Having demonstrated that there is likely a correlation between high HIV prevalence and low labor force, I wanted to see how the labor force affects GDP. Specifically I was thinking that GDP (per capita) would decrease as the labor force (as a percent of total population) decreases. To examine this relationship, I plotted per capita GDP as a function of labor force participation:
For many countries, there does appear to be a trend between labor participation and GDP. For the developed nations in particular, GDP appears to increase as a function of labor participation. It should be noted however, that there are still many countries with high rates of labor participation but strikingly low per capita GDP.
[edit] How does HIV prevalence look with respect to the labor force participation and GDP?
Given that we've shown some relationship between HIV prevalence and labor participation, I decided to add HIV prevalence to the previous chart:
Here I've plotted GDP (per capita) as a function of labor participation (percent of total population), but the size of the marks now encodes HIV prevalence for each country. Although it seems that labor force participation has something to do with GDP in certain areas of the world, it is clear that countries with high rates of HIV prevalence do NOT have high GDPs.
[edit] How does HIV prevalence correlate with per capita GDP
Given the previous chart, I decided to look directly at HIV prevalence and per capita GDP:
Note that the countries with high rates of HIV have some of the lowest GDP. Although there appear to be many countries with low rates of HIV that still have low GDPs, no country with a HIGH rate of HIV has a high GDP.
[edit] Is the effect due to decreased life expectancy?
Although there does appear to be some relationship between HIV prevalence and GDP, I started to think that it may just boil down to life expectancy in general. It isn't hard to imagine countries with high HIV prevalence to also have low life expectancy, so I first addressed this relationship with the following graphic:
Here I've plotted Life Expectancy as a function of HIV prevalence. In this visualization, the size of the mark encodes the country's GDP (per capita). Not surprisingly, HIV prevalence does inversely correlate with life expectancy. And it is appears that life expectancy is also an indicator for per capita GDP. I decided to look into this further with the following question.
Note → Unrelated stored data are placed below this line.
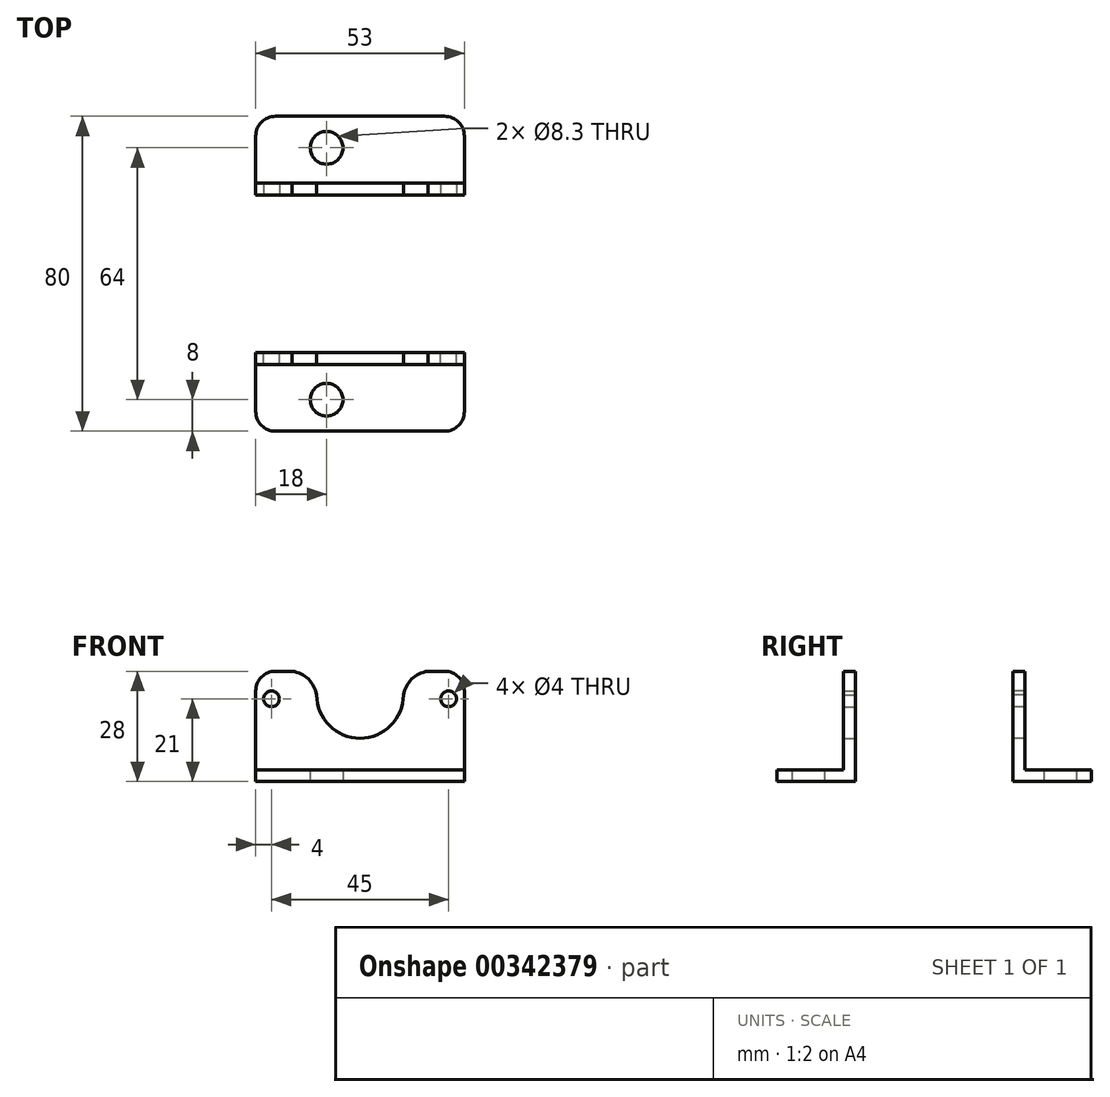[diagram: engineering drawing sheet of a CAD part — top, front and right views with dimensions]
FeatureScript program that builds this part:
annotation { "Feature Type Name" : "Feature", "Feature Type Description" : "" }
export const myFeature = defineFeature(function(context is Context, id is Id, definition is map)
    precondition{}
    {
        {
            var Q0;
            Q0=qCreatedBy(makeId("Top.planeOp"),FACE);
            var sketch = newSketch(context, id + "F0", { "sketchPlane" : qUnion([Q0])});
            skLineSegment(sketch, "E0.bottom", {"start": v(-26.5, 10) * mm, "end": v(26.5, 10) * mm});
            skLineSegment(sketch, "E0.top", {"start": v(-26.5, -10) * mm, "end": v(26.5, -10) * mm});
            skLineSegment(sketch, "E0.left", {"start": v(-26.5, 10) * mm, "end": v(-26.5, -10) * mm});
            skLineSegment(sketch, "E0.right", {"start": v(26.5, 10) * mm, "end": v(26.5, -10) * mm});
            skPoint(sketch, "E0.middle", {"position": v(0, 0) * mm});
            skCircle(sketch, "E1", {"center": v(-8.5, 2) * mm, "radius": 4.15 * mm});
            skSolve(sketch);
        }
        {
            var Q0;
            Q0=makeQuery(id+"F0.imprint","IMPRINT",FACE,{"disambiguationData":[TD([[makeQuery(id+"F0.imprint","IMPRINT",EDGE,{"derivedFrom":sQuery(id+"F0.wireOp",EDGE,"E0.bottom")}),-1.0]])]});
            extrude(context, id + "F1", {"entities" : qUnion([Q0]), "depth" : 3 * mm});
        }
        {
            var Q0;
            Q0=makeQuery(id+"F1.opExtrude","SWEPT_EDGE",EDGE,{"disambiguationData":[OSD([sQuery(id+"F0.wireOp",EDGE,"E0.bottom"),sQuery(id+"F0.wireOp",EDGE,"E0.left")])]});
            var Q1;
            Q1=makeQuery(id+"F1.opExtrude","SWEPT_EDGE",EDGE,{"disambiguationData":[OSD([sQuery(id+"F0.wireOp",EDGE,"E0.bottom"),sQuery(id+"F0.wireOp",EDGE,"E0.right")])]});
            fillet(context, id + "F2", {"entities" : qUnion([Q0, Q1]), "radius" : 5 * mm, "tangentPropagation" : true, "allowEdgeOverflow" : false});
        }
        {
            var Q0;
            Q0=makeQuery(id+"F1.opExtrude","SWEPT_FACE",FACE,{"disambiguationData":[OSD([sQuery(id+"F0.wireOp",EDGE,"E0.top")])]});
            var sketch = newSketch(context, id + "F3", { "sketchPlane" : qUnion([Q0])});
            skLineSegment(sketch, "E2.bottom", {"start": v(-26.5, 0) * mm, "end": v(26.5, 0) * mm});
            skLineSegment(sketch, "E2.top", {"start": v(-26.5, 28) * mm, "end": v(-17.23, 28) * mm});
            skLineSegment(sketch, "E2.left", {"start": v(-26.5, 0) * mm, "end": v(-26.5, 28) * mm});
            skLineSegment(sketch, "E2.right", {"start": v(26.5, 0) * mm, "end": v(26.5, 28) * mm});
            skLineSegment(sketch, "E3", {"start": v(-35.78, 21) * mm, "end": v(42.94, 21) * mm, "construction": true});
            skCircle(sketch, "E4", {"center": v(-22.5, 21) * mm, "radius": 2 * mm});
            skCircle(sketch, "E5.MirrorC", {"center": v(22.5, 21) * mm, "radius": 2 * mm});
            skLineSegment(sketch, "E6", {"start": v(-36.12, 22) * mm, "end": v(31.18, 22) * mm, "construction": true});
            skArc(sketch, "E7", {"start": v(-11, 22) * mm, "mid": v(0, 11) * mm, "end": v(11, 22) * mm});
            skPoint(sketch, "E7.centerSnap0", {"position": v(0, 28) * mm});
            skArc(sketch, "E8", {"start": v(-25.5, 22) * mm, "mid": v(-25.57, 21.5) * mm, "end": v(-25.6, 21) * mm});
            skPoint(sketch, "E8.first.point", {"position": v(-11, 22) * mm});
            skPoint(sketch, "E8.second.point", {"position": v(-19.27, 28) * mm});
            skPoint(sketch, "E8.third.point", {"position": v(-17.23, 28) * mm});
            skArc(sketch, "E9.MirrorC", {"start": v(25.5, 22) * mm, "mid": v(25.57, 21.5) * mm, "end": v(25.6, 21) * mm});
            skArc(sketch, "E10.trimOffspring", {"start": v(-10.9, 20.45) * mm, "mid": v(-13.32, 26.18) * mm, "end": v(-19.27, 28) * mm});
            skLineSegment(sketch, "E11.trimOffspring", {"start": v(17.23, 28) * mm, "end": v(26.5, 28) * mm});
            skArc(sketch, "E12.trimOffspring", {"start": v(10.9, 20.45) * mm, "mid": v(13.32, 26.18) * mm, "end": v(19.27, 28) * mm});
            skSolve(sketch);
        }
        {
            var Q0;
            Q0=makeQuery(id+"F3.imprint","IMPRINT",FACE,{"disambiguationData":[TD([[makeQuery(id+"F3.imprint","IMPRINT",EDGE,{"derivedFrom":sQuery(id+"F3.wireOp",EDGE,"E4")}),-1.0]])]});
            extrude(context, id + "F4", {"entities" : qUnion([Q0]), "operationType" : NewBodyOperationType.ADD, "oppositeDirection" : true, "depth" : 3 * mm});
        }
        {
            var Q0;
            Q0=makeQuery(id+"F4.opExtrude","SWEPT_EDGE",EDGE,{"disambiguationData":[OSD([sQuery(id+"F3.wireOp",EDGE,"E2.top"),sQuery(id+"F3.wireOp",EDGE,"E2.left")])]});
            var Q1;
            Q1=makeQuery(id+"F4.opExtrude","SWEPT_EDGE",EDGE,{"disambiguationData":[OSD([sQuery(id+"F3.wireOp",EDGE,"E2.right"),sQuery(id+"F3.wireOp",EDGE,"E11.trimOffspring")])]});
            fillet(context, id + "F5", {"entities" : qUnion([Q0, Q1]), "radius" : 5 * mm, "tangentPropagation" : true, "allowEdgeOverflow" : false});
        }
        {
            var Q0;
            Q0=qCreatedBy(makeId("Front.planeOp"),FACE);
            cPlane(context, id + "F6", {"entities" : qUnion([Q0]), "cplaneType" : CPlaneType.OFFSET, "offset" : 30 * mm, "width" : 150 * mm, "height" : 150 * mm});
        }
        {
            var Q0;
            Q0=makeQuery(id+"F1.opExtrude","SWEPT_BODY",BODY,{"disambiguationData":[OSD([sQuery(id+"F0.wireOp",EDGE,"E0.bottom"),sQuery(id+"F0.wireOp",EDGE,"E0.top"),sQuery(id+"F0.wireOp",EDGE,"E0.left"),sQuery(id+"F0.wireOp",EDGE,"E0.right"),sQuery(id+"F0.wireOp",EDGE,"E1")])]});
            var Q1;
            Q1=qCreatedBy(id+"F6.planeOp",FACE);
            mirror(context, id + "F7", {"entities" : qUnion([Q0]), "mirrorPlane" : qUnion([Q1])});
        }
    });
[edit] Does life expectancy affect GDP?
Now that we know that life expectancy and HIV prevalence appear related, how does life expectancy predict GDP? In the following graph I've plotted GDP as a function of life expectancy, with the size of the marks corresponding to HIV prevalence.
I believe this is the most compelling visualization of my project. The link between life expectancy and GDP is clear, and it is evident that no country with a high prevalence of HIV has a GDP (per capita) above $5000.
[edit] Conclusion
It is difficult to infer direct causality from the visualizations I have described in this project, but it is clear that the prevalence of HIV is related to various economic indicators for the countries examined in these data. Although there are many factors influencing a country's GDP, it is clear that HIV prevalence, and particularly its affect on life expectancy, plays a role.
More importantly, this project demonstrates the utility of interactive visualization for exploring a large and complex data set. It is through these types of data manipulations, in real-time, that one may begin to gain a greater understanding of the relationships between different variables, start to identify patterns, and eventually learn how the various measurements affect each other.